Furthermore, regarding the performance of the proposed algorithm, WCNN\(_2\) illustrates the best performance, followed by WCNN\(_1\) and WCNN\(_3\). Therefore, from the interpretation of Figs. 2 and 3, we are able to conclude that the application of the bounds on the weights of a neural network significantly increased the overall classification accuracy. Nevertheless, in case the bounds were too tight, this did not substantially benefit much the classification performance of the networks.

5.2 Performance Evaluation of Weight-Constrained Neural Networks Against State-of-the-Art Machine Learning Algorithms

Next, we evaluate the performance of the weight-constrained neural networks trained with WCNN against state-of-the-art machine learning algorithms. The Naive Bayes algorithm [3] was the representative of the probabilistic classifiers while kNN algorithm [1] was selected as instance-based learner with Euclidean distance as distance metric. From the support vector machines, we have selected the Sequential Minimal Optimization (SMO) algorithm [15] using Pearson VII function-based universal kernel [22]. From the decision trees, C4.5 algorithm [16] was chosen in our study. These classification algorithms constitute some of the most effective and widely utilized machine learning algorithms for classification [24] and are implemented in Java using WEKA Machine Learning Toolkit [23].

Table 2. Performance comparison of the weight-constrained neural network trained with WCNN\(_1\), WCNN\(_2\) and WCNN\(_3\) against state-of-the-art classification algorithms, regarding \(F_1\)-score and accuracy

Table 2 presents the performance comparison of the weight-constrained neural networks, which were trained with all versions of WCNN against state-of-the-art classification algorithms, relative to \(F_1\)-score and accuracy. Notice that the best performance is highlighted in bold for each performance metric. Firstly, it is worth mentioning that the neural networks trained with WCNN\(_2\) exhibited the highest average \(F_1\)-score.
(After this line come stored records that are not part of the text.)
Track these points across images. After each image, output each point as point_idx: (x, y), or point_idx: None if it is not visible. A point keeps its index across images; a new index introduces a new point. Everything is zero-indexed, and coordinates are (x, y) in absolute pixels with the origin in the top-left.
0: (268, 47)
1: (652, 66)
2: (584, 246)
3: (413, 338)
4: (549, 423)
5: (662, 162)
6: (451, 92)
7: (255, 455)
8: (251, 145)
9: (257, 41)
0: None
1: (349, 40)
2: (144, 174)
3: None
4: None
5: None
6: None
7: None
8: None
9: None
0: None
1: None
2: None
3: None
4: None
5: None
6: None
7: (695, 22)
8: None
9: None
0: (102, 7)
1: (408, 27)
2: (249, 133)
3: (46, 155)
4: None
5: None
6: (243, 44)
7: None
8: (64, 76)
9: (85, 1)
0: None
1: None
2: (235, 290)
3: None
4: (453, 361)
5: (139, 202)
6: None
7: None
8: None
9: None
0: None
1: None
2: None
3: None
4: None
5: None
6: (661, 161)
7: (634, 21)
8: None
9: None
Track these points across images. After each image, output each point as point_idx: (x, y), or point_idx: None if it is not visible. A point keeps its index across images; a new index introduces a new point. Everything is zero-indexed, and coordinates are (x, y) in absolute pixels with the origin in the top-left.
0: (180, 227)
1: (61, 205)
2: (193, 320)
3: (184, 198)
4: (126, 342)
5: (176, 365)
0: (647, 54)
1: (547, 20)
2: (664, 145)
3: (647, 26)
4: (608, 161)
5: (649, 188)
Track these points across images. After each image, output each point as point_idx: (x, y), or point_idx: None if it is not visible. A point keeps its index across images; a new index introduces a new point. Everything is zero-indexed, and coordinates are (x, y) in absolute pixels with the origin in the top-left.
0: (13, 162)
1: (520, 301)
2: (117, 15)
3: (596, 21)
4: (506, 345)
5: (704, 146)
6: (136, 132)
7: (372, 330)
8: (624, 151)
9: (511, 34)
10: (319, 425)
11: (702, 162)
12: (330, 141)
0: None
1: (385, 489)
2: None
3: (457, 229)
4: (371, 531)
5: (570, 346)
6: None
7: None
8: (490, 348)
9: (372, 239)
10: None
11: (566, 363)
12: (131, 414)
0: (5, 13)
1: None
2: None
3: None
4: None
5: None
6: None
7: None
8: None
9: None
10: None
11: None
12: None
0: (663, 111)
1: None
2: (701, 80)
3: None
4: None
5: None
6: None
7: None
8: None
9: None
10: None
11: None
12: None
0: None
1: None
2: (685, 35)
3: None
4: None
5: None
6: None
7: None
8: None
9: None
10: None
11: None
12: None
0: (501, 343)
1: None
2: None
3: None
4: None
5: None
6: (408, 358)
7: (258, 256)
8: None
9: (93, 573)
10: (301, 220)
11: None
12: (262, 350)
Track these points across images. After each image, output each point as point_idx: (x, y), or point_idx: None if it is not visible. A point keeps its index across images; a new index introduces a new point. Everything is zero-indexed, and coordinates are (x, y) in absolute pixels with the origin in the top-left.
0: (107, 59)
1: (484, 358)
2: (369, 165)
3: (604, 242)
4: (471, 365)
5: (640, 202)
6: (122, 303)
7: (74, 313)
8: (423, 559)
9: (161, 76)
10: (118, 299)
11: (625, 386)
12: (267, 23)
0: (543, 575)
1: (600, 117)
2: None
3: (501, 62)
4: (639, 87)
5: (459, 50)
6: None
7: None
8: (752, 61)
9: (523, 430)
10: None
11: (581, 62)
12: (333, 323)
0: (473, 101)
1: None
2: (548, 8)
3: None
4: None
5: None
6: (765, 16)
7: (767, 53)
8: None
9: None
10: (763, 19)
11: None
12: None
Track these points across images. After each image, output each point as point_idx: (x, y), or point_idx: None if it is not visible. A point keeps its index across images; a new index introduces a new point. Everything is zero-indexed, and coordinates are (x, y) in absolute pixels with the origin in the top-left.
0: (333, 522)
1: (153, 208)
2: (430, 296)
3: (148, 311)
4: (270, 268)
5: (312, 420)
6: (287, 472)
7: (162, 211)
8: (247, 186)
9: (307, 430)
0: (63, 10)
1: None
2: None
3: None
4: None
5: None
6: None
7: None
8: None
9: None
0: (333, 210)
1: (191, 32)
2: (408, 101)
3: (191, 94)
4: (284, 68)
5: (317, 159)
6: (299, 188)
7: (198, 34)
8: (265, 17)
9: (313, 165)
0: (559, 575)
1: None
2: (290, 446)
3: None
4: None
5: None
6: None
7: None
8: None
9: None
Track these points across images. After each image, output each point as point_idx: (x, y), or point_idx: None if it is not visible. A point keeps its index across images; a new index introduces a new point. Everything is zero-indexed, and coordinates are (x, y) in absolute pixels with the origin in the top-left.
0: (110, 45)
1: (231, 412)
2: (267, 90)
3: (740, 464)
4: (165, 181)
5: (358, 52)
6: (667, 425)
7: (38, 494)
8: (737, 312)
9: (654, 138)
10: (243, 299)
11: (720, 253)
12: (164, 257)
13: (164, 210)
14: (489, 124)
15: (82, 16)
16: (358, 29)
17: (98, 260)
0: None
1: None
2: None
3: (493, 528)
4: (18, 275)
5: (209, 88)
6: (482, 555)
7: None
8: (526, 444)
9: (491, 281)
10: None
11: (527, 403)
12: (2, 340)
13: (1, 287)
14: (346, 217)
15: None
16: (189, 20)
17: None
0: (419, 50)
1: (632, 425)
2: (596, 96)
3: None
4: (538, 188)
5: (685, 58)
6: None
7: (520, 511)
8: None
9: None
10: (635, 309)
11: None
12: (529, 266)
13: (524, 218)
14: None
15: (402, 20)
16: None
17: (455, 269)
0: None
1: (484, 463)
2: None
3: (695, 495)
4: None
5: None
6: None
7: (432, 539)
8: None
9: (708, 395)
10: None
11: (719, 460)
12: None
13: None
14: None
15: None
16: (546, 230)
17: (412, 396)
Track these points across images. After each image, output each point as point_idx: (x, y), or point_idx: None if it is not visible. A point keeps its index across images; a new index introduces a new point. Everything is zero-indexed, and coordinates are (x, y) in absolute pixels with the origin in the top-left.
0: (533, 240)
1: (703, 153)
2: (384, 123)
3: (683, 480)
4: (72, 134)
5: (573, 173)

As regards the classification accuracy, the ANNs trained with all version of WCNN presented the best performance, outperforming all state-of-the-art classification algorithms.

Based on the above discussion, we are able to conclude out that the weight-constrained neural networks perform significantly better than any presented classification algorithm, reporting the best overall performance.

6 Conclusions

In this work, we evaluated the classification accuracy of weight-constrained neural networks for forecasting new product’s sales increase. By placing constraints on the values of weights, the likelihood that some weights will “blow up” to unrealistic values is considerably reduced; thus all inputs and neurons of the network are efficiently explored. These modified prediction models are efficiently trained with a new training algorithm, called WCNN, which exploits a gradient-projection strategy for handling the bounds on the weights together with the numerical and theoretical advantages of the limited memory BFGS matrices. Our preliminary numerical experiments illustrate the classification efficiency of weight-constrained neural networks in terms of accuracy, compared to state-of-the-art machine learning prediction models.

Nevertheless, the a-priori determination of the optimal bounds on the weights of the networks is a rather challenging open problem; thus more research and experiments are needed. To this end, the question of what should be the values of the bounds for each benchmark or which additional constraints should be applied is still under consideration. Probably, the required research to answer these questions may reveal additional and crucial information and questions.

Our future work is concentrated on incorporating the proposed methodology to more advanced and complex neural network architectures. Additionally, since our experimental results are quite encouraging, a next step could be the evaluation of the proposed framework in challenging real-world regression problems.